This family had become trapped in the brick kiln after their father took a loan from the owner in 2005. His debt was originally just 70,000 rupees (about A$1,372 at today's rate) but, due to the owner’s manipulation, it had ballooned to 200,000 rupees in ten years (almost A$4,000). When their father died in 2015, the three brothers inherited this burden and lost hope of ever repaying the owner.
Throughout that time, the brothers were forced to work 14-hour days to mould, fire and haul the heavy clay bricks. They endured poor living conditions and constant harassment from the kiln owner and his henchmen.
Now aged 24, 19 and 15, the brothers bravely decided to escape the kiln with the elder brother’s wife and baby. They hid for months until the owner’s henchmen began threatening them. They managed to report their case to IJM Chennai’s local NGO partner, Thendral Movement, before they could be taken back to the kiln.
On Thursday, IJM and local authorities assisted Thendral staff in getting the brothers to safety and documenting the abuses they had faced. The brothers have also received release certificates, which break the false debts the owner claimed. IJM and Thendral Movement will help the brothers adjust to life in freedom and begin normal lives. Local law enforcement have filed charges against the alleged slave holder.

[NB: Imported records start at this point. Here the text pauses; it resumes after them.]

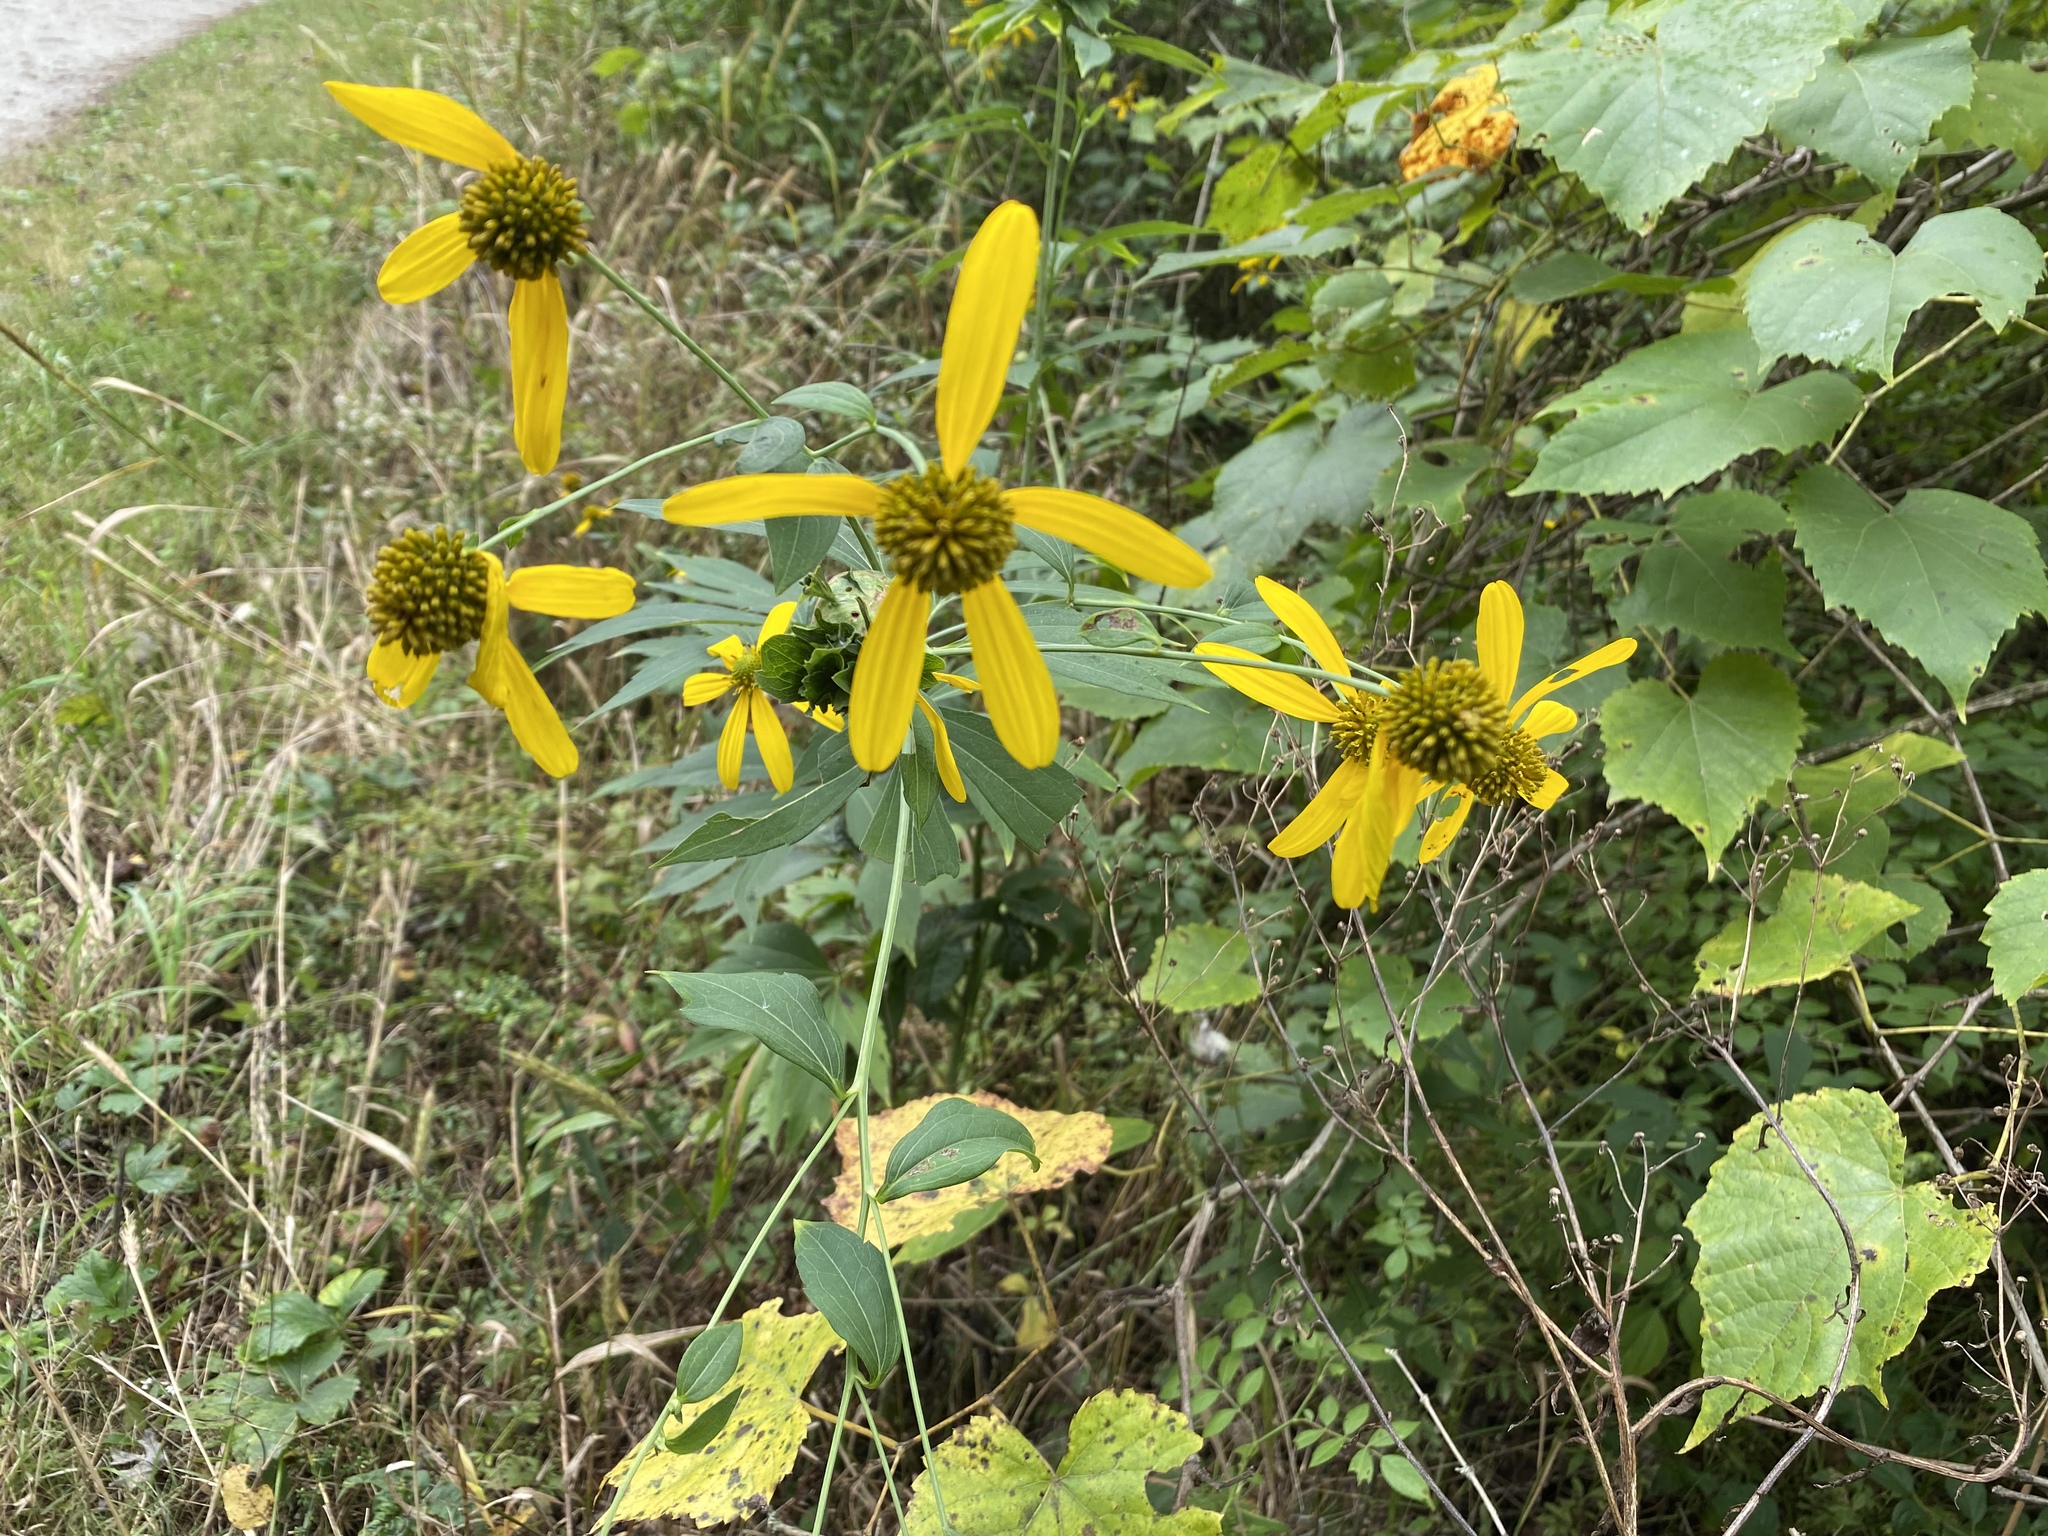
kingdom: Plantae
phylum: Tracheophyta
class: Magnoliopsida
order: Asterales
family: Asteraceae
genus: Rudbeckia
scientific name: Rudbeckia laciniata
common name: Coneflower
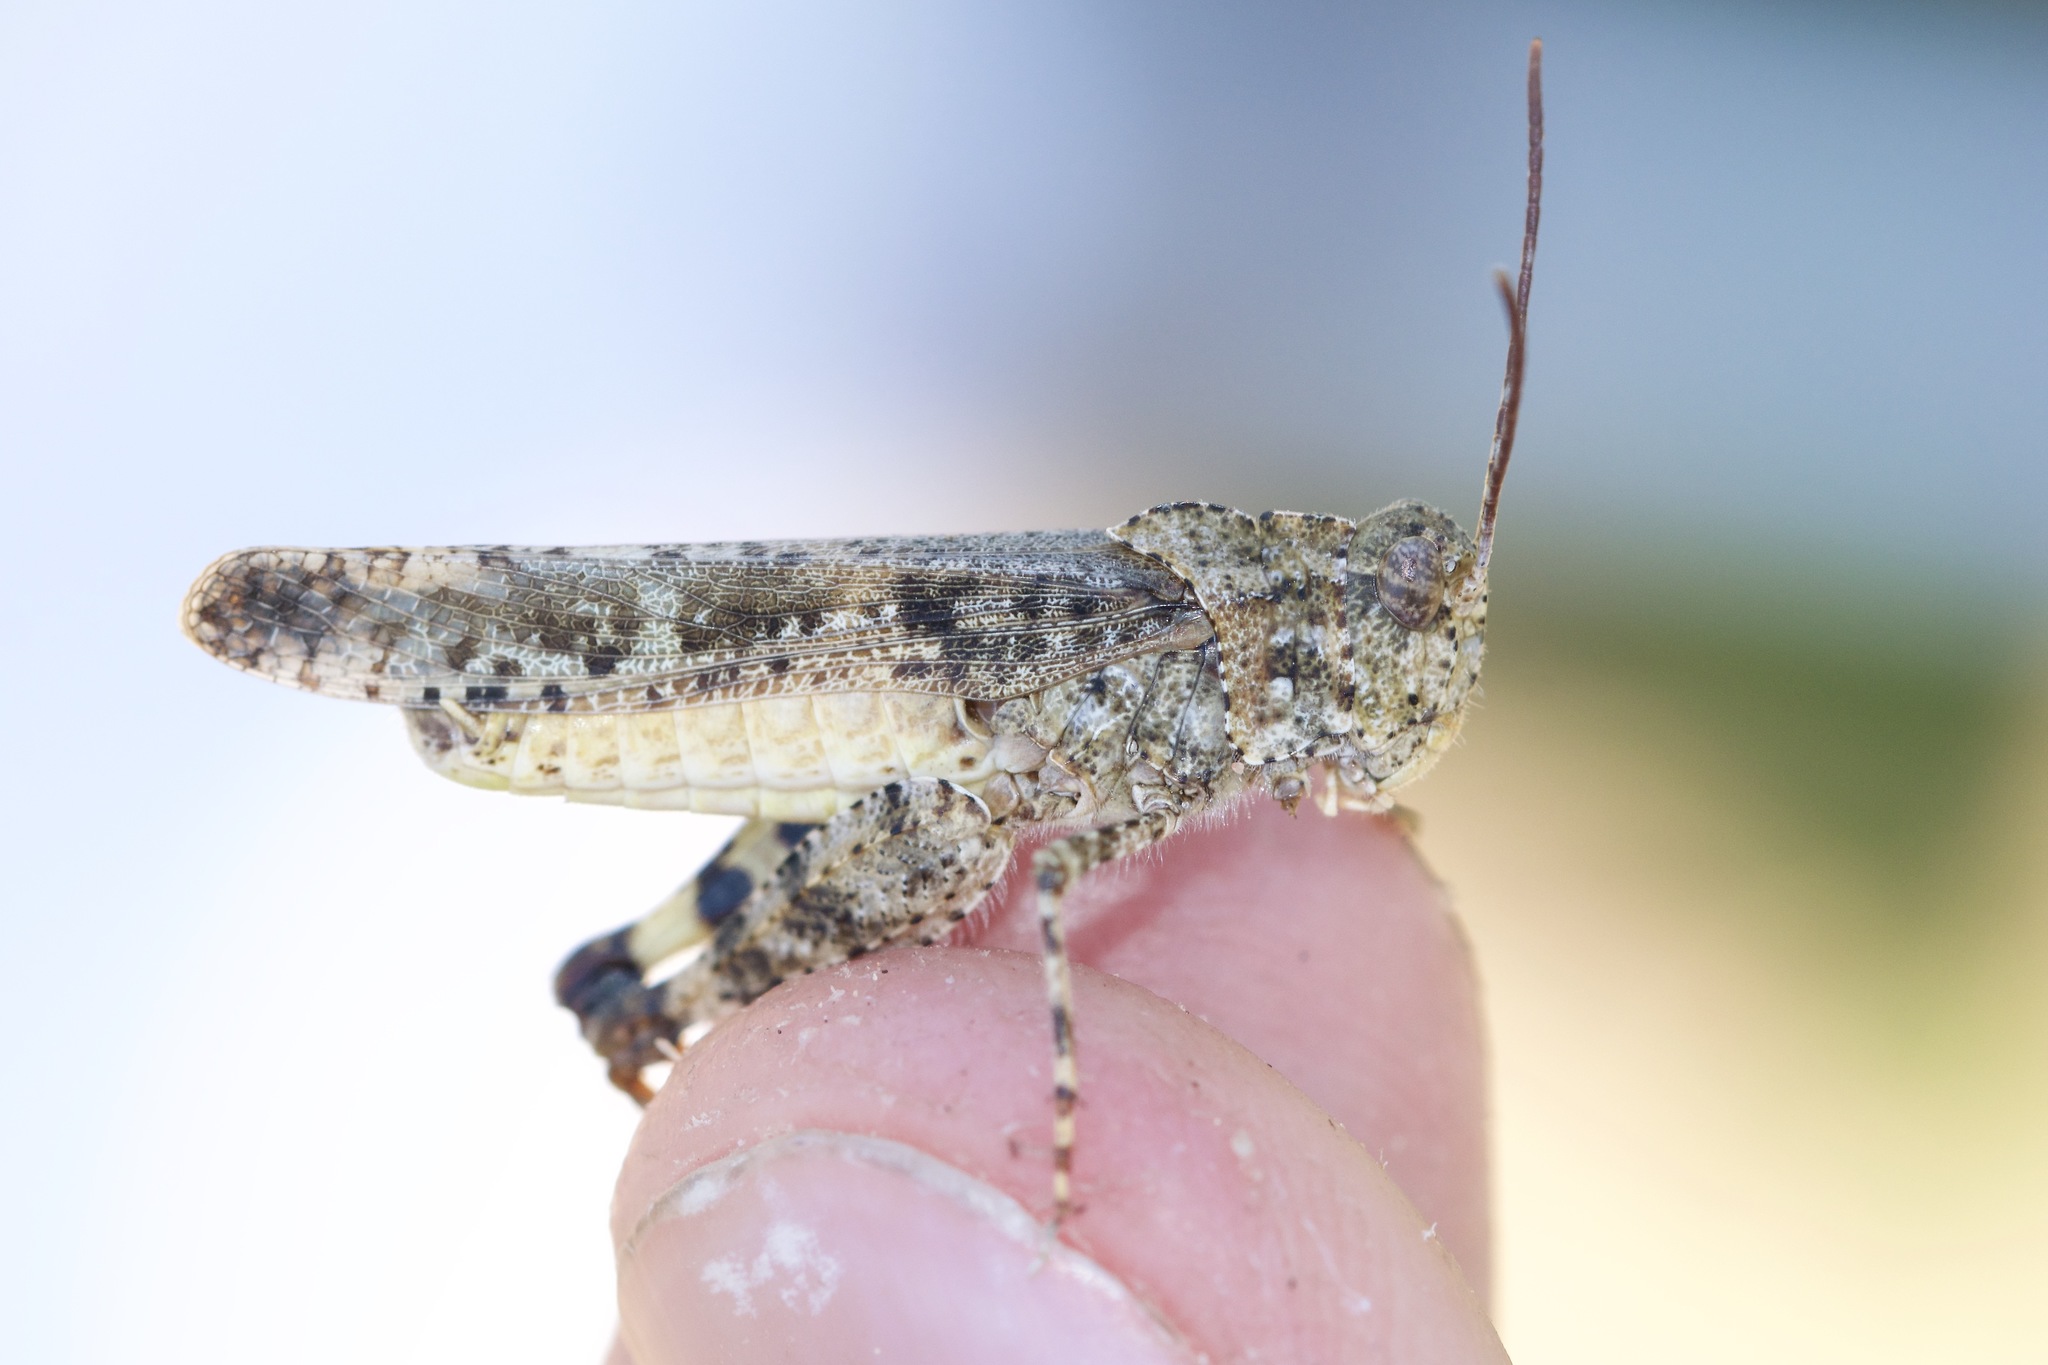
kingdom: Animalia
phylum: Arthropoda
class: Insecta
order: Orthoptera
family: Acrididae
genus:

This successful rescue operation was especially rewarding due to the proactivity of the local government. The lead government official in this case (called the Sub Collector) had been trained by IJM on how to respond to bonded labour slavery. In recent weeks, he had even led proactive sweeps of similar brick kilns to find families in need of rescue.
“He ensured they got release certificates and ensured the Labour Department followed up with rehabilitation funds. It is good to see the Revenue and Labour departments working together for the sake of the labourers.”